__Exercise task 1__. Could you render everything in the records from the line containing "genus: Faramea" down to the end of the records as a Markdown table with the columns Row and Line, leaving out any blank lines?

You don't need to crawl in just for quick_has_loose(), but eventually
everything has to be converted.  It seems a bit much for one patch, but
perhaps that's just my ever-decreasing attention span speaking.

Converting one function prototype or struct member at a time seems
about the right amount of change per patch to me.  That's not always
possible due to entanglement, of course.

> Most of the spill-over is into the dumb-http code. Note that it actually
> uses sha1 itself! That probably needs to be the_hash_algo (though I'm
> not even sure how we'd negotiate the algorithm across a dumb fetch). At
> any rate, I don't think this patch makes anything _worse_ in that
> respect.

Right.

> diff --git a/sha1-file.c b/sha1-file.c
> index 3ddf4c9426..0705709036 100644
> --- a/sha1-file.c
> +++ b/sha1-file.c
> @@ -333,12 +333,12 @@ int raceproof_create_file(const char *path, create_file_fn fn, void *cb)
>  	return ret;
>  }
>  
> -static void fill_sha1_path(struct strbuf *buf, const unsigned char *sha1)
> +static void fill_loose_path(struct strbuf *buf, const struct object_id *oid)

__Exercise task 2__. Can you carry the patch review discussion about replacing sha1 with object IDs forward from its last line?

__Material shown__.
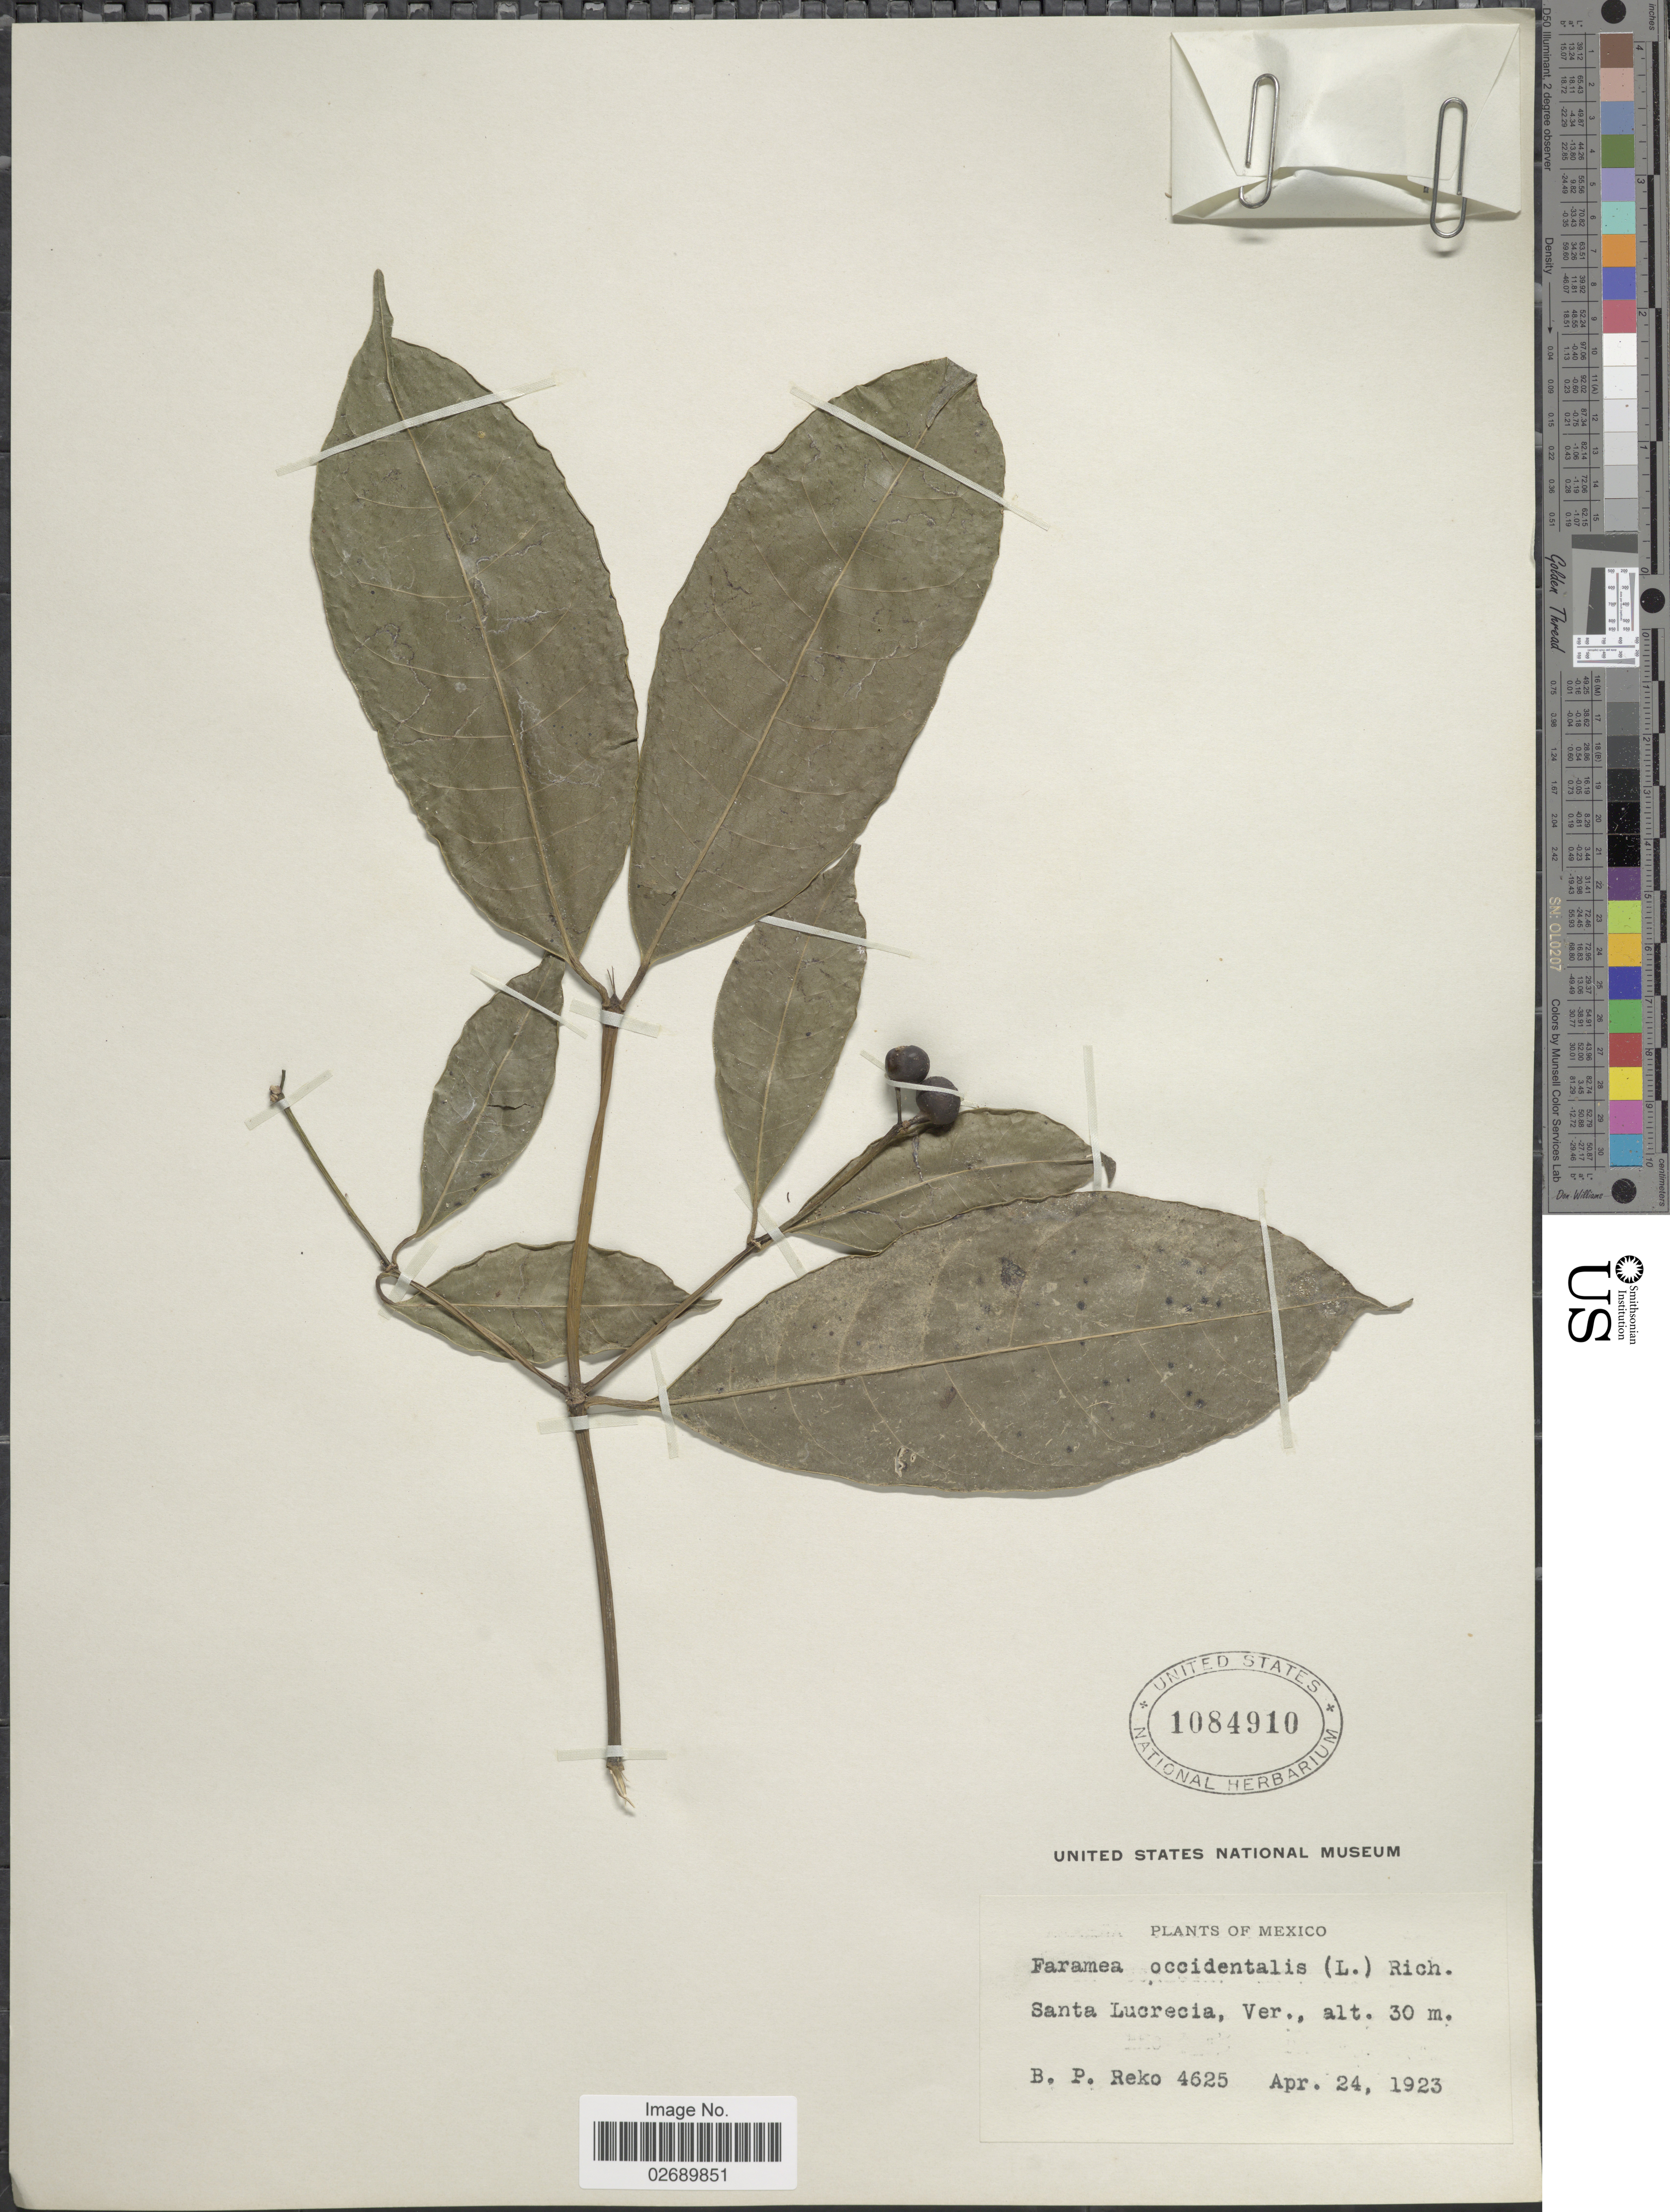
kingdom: Plantae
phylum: Tracheophyta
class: Magnoliopsida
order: Gentianales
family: Rubiaceae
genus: Faramea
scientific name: Faramea occidentalis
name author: (L.) A. Rich.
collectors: B. P. Reko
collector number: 4625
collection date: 1923-04-24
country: Mexico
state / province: Veracruz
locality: Santa Lucrecia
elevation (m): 30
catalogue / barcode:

__Output 1__.
| Row | Line |
|---|---|
| 1 | genus: Faramea |
| 2 | scientific name: Faramea occidentalis |
| 3 | name author: (L.) A. Rich. |
| 4 | collectors: B. P. Reko |
| 5 | collector number: 4625 |
| 6 | collection date: 1923-04-24 |
| 7 | country: Mexico |
| 8 | state / province: Veracruz |
| 9 | locality: Santa Lucrecia |
| 10 | elevation (m): 30 |
| 11 | catalogue / barcode: |

__Output 2__.
The new name fits.

> @@ -879,15 +879,15 @@ int git_open_cloexec(const char *name, int flags)
>   * Note that it may point to static storage and is only valid until another
>   * call to stat_sha1_file().
>   */
> -static int stat_sha1_file(struct repository *r, const unsigned char *sha1,
> -			  struct stat *st, const char **path)
> +static int stat_loose_object(struct repository *r, const struct object_id *oid,
> +			     struct stat *st, const char **path)

Hmm, read_sha1_file() was renamed to read_object_file() earlier this
year, and I'd have expected this to become stat_object_file().  Names..

Anyway, the comment above and one a few lines below should be updated
as well.

>  {
>  	struct object_directory *odb;
>  	static struct strbuf buf = STRBUF_INIT;
>  
>  	prepare_alt_odb(r);
>  	for (odb = r->objects->odb; odb; odb = odb->next) {
> -		*path = odb_loose_path(odb, &buf, sha1);
> +		*path = odb_loose_path(odb, &buf, oid);
>  		if (!lstat(*path, st))
>  			return 0;
>  	}
> @@ -900,7 +900,7 @@ static int stat_sha1_file(struct repository *r, const unsigned char *sha1,
>   * descriptor. See the caveats on the "path" parameter above.
>   */
>  static int open_sha1_file(struct repository *r,
> -			  const unsigned char *sha1, const char **path)
> +			  const struct object_id *oid, const char **path)

That function should lose the "sha1" in its name as well.

> -static void *map_sha1_file_1(struct repository *r, const char *path,
> -			     const unsigned char *sha1, unsigned long *size)
> +static void *map_loose_object_1(struct repository *r, const char *path,
> +			     const struct object_id *oid, unsigned long *size)

Similarly, map_object_file_1()?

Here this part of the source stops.